▶ RECORDS TO USE:
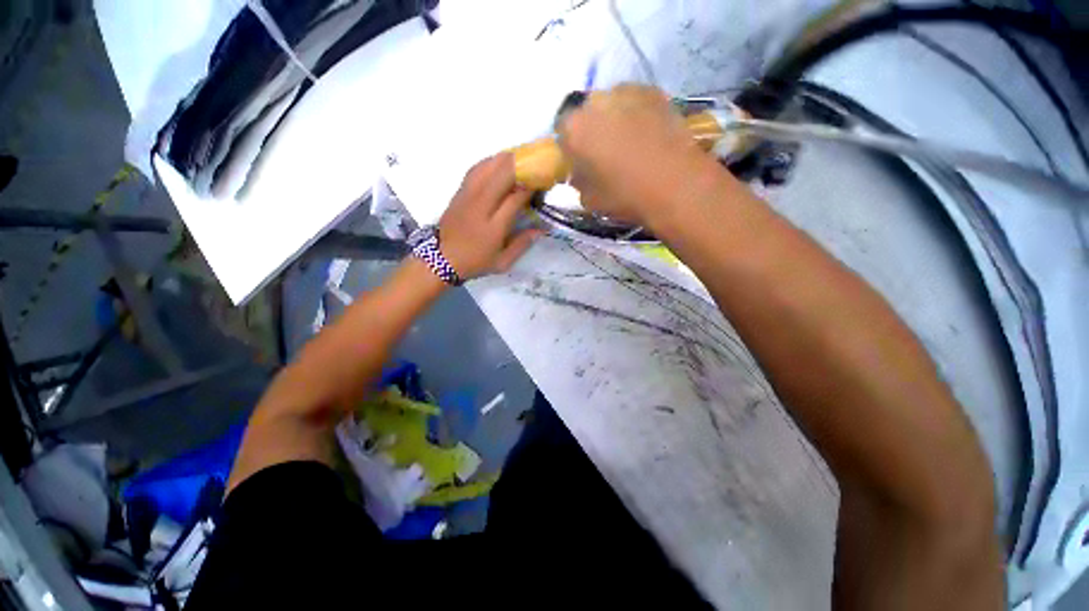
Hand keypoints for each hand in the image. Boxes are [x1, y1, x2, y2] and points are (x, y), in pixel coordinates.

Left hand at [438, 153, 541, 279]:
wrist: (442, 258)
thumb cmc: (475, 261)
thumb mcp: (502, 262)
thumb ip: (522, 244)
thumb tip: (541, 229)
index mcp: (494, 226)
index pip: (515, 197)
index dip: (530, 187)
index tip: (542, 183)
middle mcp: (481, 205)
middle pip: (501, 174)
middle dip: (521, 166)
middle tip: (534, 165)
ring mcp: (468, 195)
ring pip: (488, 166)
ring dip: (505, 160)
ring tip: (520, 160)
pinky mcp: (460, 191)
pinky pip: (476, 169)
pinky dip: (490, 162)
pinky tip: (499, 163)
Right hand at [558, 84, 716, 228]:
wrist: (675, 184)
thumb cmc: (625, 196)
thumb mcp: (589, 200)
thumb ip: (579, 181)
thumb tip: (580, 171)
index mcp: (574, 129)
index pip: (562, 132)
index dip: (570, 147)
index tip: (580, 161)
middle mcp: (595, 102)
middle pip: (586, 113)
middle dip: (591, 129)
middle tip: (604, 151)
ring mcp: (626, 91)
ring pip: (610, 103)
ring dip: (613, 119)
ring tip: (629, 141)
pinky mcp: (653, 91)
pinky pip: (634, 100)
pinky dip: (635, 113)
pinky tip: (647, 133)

...

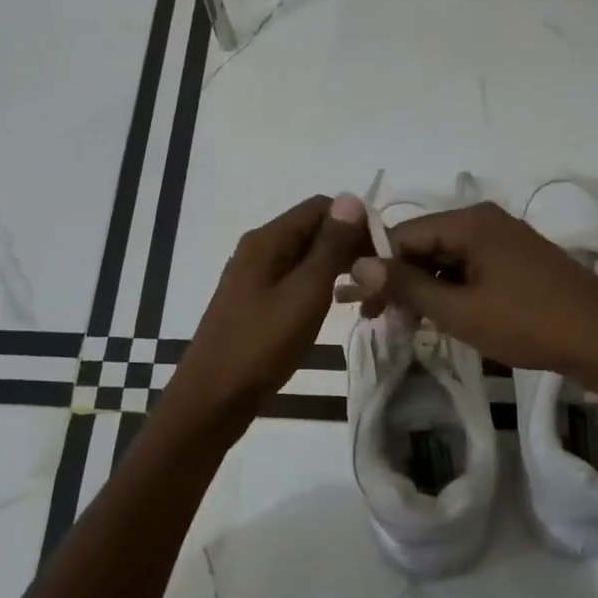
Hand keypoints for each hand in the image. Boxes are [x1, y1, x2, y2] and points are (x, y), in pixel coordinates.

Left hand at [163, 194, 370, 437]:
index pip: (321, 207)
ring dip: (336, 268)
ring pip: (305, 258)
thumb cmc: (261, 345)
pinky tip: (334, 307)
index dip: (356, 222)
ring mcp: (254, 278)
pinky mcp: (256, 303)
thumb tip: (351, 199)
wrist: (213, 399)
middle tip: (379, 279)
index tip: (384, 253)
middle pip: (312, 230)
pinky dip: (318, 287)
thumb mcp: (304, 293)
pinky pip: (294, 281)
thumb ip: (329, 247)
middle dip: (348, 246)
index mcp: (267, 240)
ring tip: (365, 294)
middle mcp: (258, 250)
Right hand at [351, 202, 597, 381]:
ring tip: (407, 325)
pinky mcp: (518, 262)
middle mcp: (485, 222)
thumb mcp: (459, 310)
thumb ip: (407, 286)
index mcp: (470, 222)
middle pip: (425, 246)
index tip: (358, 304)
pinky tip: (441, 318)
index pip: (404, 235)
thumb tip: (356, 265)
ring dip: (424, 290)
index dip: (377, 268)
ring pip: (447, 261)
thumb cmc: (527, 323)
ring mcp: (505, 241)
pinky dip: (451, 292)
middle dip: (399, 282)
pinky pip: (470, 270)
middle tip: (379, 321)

▶ YOUR GOAL: Above are the records; copy exactly the lines from the line with "middle pip: (501, 174)" through the line with "thumb mcp: (589, 200)", both included.

▶ TASK OUTPUT:
middle pip: (501, 174)
middle dip: (521, 166)
middle tip: (534, 165)
ring mcp: (468, 195)
ring pip: (488, 166)
ring dip: (505, 160)
ring tip: (520, 160)
pinky mcp: (460, 191)
pinky pip: (476, 169)
pinky dip: (490, 162)
pinky tip: (499, 163)
Right hand at [558, 84, 716, 228]:
wrist: (675, 184)
thumb cmc: (625, 196)
thumb mcp: (589, 200)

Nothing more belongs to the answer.